_Directions for this task_. Please reproduce each of the following entries exactly.

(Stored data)
########
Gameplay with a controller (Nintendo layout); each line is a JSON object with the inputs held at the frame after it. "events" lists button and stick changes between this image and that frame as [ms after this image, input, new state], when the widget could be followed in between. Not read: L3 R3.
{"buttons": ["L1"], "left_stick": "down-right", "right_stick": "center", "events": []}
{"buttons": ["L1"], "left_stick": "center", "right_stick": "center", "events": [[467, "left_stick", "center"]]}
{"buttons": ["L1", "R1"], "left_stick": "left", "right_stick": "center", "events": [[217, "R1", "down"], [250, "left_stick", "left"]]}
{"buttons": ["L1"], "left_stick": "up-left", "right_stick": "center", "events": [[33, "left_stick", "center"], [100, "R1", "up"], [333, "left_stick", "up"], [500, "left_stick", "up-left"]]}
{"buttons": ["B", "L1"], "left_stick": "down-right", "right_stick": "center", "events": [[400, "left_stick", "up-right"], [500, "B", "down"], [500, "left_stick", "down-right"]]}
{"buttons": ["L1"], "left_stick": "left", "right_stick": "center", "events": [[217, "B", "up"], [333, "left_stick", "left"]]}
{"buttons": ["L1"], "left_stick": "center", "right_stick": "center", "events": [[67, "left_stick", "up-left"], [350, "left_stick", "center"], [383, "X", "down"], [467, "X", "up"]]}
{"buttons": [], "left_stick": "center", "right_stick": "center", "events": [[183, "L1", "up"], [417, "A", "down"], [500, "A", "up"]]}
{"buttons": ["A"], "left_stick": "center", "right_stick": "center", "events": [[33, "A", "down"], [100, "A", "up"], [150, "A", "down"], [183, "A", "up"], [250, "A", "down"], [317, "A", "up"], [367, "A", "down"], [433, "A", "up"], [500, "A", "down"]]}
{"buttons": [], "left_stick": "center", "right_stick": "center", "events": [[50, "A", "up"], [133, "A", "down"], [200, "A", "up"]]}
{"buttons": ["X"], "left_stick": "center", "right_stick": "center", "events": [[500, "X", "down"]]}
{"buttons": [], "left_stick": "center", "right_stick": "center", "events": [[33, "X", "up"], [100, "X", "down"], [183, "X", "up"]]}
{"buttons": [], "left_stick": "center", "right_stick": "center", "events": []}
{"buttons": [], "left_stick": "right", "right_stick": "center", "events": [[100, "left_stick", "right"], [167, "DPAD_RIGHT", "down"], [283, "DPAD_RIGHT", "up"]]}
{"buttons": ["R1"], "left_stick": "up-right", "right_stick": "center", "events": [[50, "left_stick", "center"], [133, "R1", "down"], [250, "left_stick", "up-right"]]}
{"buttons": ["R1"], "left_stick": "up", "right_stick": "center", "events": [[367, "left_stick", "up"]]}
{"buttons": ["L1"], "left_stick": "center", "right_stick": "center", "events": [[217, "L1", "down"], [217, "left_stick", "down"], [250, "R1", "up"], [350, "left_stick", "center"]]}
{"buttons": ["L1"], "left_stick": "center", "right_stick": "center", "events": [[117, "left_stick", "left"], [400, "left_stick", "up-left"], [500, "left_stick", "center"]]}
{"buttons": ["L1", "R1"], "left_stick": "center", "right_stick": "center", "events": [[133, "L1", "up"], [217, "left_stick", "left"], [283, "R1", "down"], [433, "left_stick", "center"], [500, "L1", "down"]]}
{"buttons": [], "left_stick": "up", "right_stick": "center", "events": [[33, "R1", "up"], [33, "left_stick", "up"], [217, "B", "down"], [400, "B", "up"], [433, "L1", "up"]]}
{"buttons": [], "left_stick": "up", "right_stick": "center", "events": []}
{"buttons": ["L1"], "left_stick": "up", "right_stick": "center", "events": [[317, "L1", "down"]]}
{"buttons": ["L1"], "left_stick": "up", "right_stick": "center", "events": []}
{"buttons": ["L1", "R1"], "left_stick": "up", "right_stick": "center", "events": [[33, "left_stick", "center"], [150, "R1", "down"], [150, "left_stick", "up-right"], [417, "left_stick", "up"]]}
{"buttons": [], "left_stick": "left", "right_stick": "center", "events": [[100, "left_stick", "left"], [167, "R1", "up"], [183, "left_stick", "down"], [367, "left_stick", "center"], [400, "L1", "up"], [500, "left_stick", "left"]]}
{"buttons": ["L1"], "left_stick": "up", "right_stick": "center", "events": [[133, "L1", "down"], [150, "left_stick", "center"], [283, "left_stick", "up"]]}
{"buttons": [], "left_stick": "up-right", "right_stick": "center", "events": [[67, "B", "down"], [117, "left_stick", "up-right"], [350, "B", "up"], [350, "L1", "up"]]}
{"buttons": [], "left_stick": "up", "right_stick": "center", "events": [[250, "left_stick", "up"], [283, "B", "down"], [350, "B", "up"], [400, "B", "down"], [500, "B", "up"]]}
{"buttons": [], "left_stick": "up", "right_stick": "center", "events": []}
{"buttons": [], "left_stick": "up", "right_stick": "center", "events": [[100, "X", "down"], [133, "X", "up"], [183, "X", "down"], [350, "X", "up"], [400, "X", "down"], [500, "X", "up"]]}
########
_Worked solution_.
Gameplay with a controller (Nintendo layout); each line is a JSON object with the inputs held at the frame after it. "events" lists button and stick changes between this image and that frame as [ms after this image, input, new state], when the widget could be followed in between. Not read: L3 R3.
{"buttons": ["L1"], "left_stick": "down-right", "right_stick": "center", "events": []}
{"buttons": ["L1"], "left_stick": "center", "right_stick": "center", "events": [[467, "left_stick", "center"]]}
{"buttons": ["L1", "R1"], "left_stick": "left", "right_stick": "center", "events": [[217, "R1", "down"], [250, "left_stick", "left"]]}
{"buttons": ["L1"], "left_stick": "up-left", "right_stick": "center", "events": [[33, "left_stick", "center"], [100, "R1", "up"], [333, "left_stick", "up"], [500, "left_stick", "up-left"]]}
{"buttons": ["B", "L1"], "left_stick": "down-right", "right_stick": "center", "events": [[400, "left_stick", "up-right"], [500, "B", "down"], [500, "left_stick", "down-right"]]}
{"buttons": ["L1"], "left_stick": "left", "right_stick": "center", "events": [[217, "B", "up"], [333, "left_stick", "left"]]}
{"buttons": ["L1"], "left_stick": "center", "right_stick": "center", "events": [[67, "left_stick", "up-left"], [350, "left_stick", "center"], [383, "X", "down"], [467, "X", "up"]]}
{"buttons": [], "left_stick": "center", "right_stick": "center", "events": [[183, "L1", "up"], [417, "A", "down"], [500, "A", "up"]]}
{"buttons": ["A"], "left_stick": "center", "right_stick": "center", "events": [[33, "A", "down"], [100, "A", "up"], [150, "A", "down"], [183, "A", "up"], [250, "A", "down"], [317, "A", "up"], [367, "A", "down"], [433, "A", "up"], [500, "A", "down"]]}
{"buttons": [], "left_stick": "center", "right_stick": "center", "events": [[50, "A", "up"], [133, "A", "down"], [200, "A", "up"]]}
{"buttons": ["X"], "left_stick": "center", "right_stick": "center", "events": [[500, "X", "down"]]}
{"buttons": [], "left_stick": "center", "right_stick": "center", "events": [[33, "X", "up"], [100, "X", "down"], [183, "X", "up"]]}
{"buttons": [], "left_stick": "center", "right_stick": "center", "events": []}
{"buttons": [], "left_stick": "right", "right_stick": "center", "events": [[100, "left_stick", "right"], [167, "DPAD_RIGHT", "down"], [283, "DPAD_RIGHT", "up"]]}
{"buttons": ["R1"], "left_stick": "up-right", "right_stick": "center", "events": [[50, "left_stick", "center"], [133, "R1", "down"], [250, "left_stick", "up-right"]]}
{"buttons": ["R1"], "left_stick": "up", "right_stick": "center", "events": [[367, "left_stick", "up"]]}
{"buttons": ["L1"], "left_stick": "center", "right_stick": "center", "events": [[217, "L1", "down"], [217, "left_stick", "down"], [250, "R1", "up"], [350, "left_stick", "center"]]}
{"buttons": ["L1"], "left_stick": "center", "right_stick": "center", "events": [[117, "left_stick", "left"], [400, "left_stick", "up-left"], [500, "left_stick", "center"]]}
{"buttons": ["L1", "R1"], "left_stick": "center", "right_stick": "center", "events": [[133, "L1", "up"], [217, "left_stick", "left"], [283, "R1", "down"], [433, "left_stick", "center"], [500, "L1", "down"]]}
{"buttons": [], "left_stick": "up", "right_stick": "center", "events": [[33, "R1", "up"], [33, "left_stick", "up"], [217, "B", "down"], [400, "B", "up"], [433, "L1", "up"]]}
{"buttons": [], "left_stick": "up", "right_stick": "center", "events": []}
{"buttons": ["L1"], "left_stick": "up", "right_stick": "center", "events": [[317, "L1", "down"]]}
{"buttons": ["L1"], "left_stick": "up", "right_stick": "center", "events": []}
{"buttons": ["L1", "R1"], "left_stick": "up", "right_stick": "center", "events": [[33, "left_stick", "center"], [150, "R1", "down"], [150, "left_stick", "up-right"], [417, "left_stick", "up"]]}
{"buttons": [], "left_stick": "left", "right_stick": "center", "events": [[100, "left_stick", "left"], [167, "R1", "up"], [183, "left_stick", "down"], [367, "left_stick", "center"], [400, "L1", "up"], [500, "left_stick", "left"]]}
{"buttons": ["L1"], "left_stick": "up", "right_stick": "center", "events": [[133, "L1", "down"], [150, "left_stick", "center"], [283, "left_stick", "up"]]}
{"buttons": [], "left_stick": "up-right", "right_stick": "center", "events": [[67, "B", "down"], [117, "left_stick", "up-right"], [350, "B", "up"], [350, "L1", "up"]]}
{"buttons": [], "left_stick": "up", "right_stick": "center", "events": [[250, "left_stick", "up"], [283, "B", "down"], [350, "B", "up"], [400, "B", "down"], [500, "B", "up"]]}
{"buttons": [], "left_stick": "up", "right_stick": "center", "events": []}
{"buttons": [], "left_stick": "up", "right_stick": "center", "events": [[100, "X", "down"], [133, "X", "up"], [183, "X", "down"], [350, "X", "up"], [400, "X", "down"], [500, "X", "up"]]}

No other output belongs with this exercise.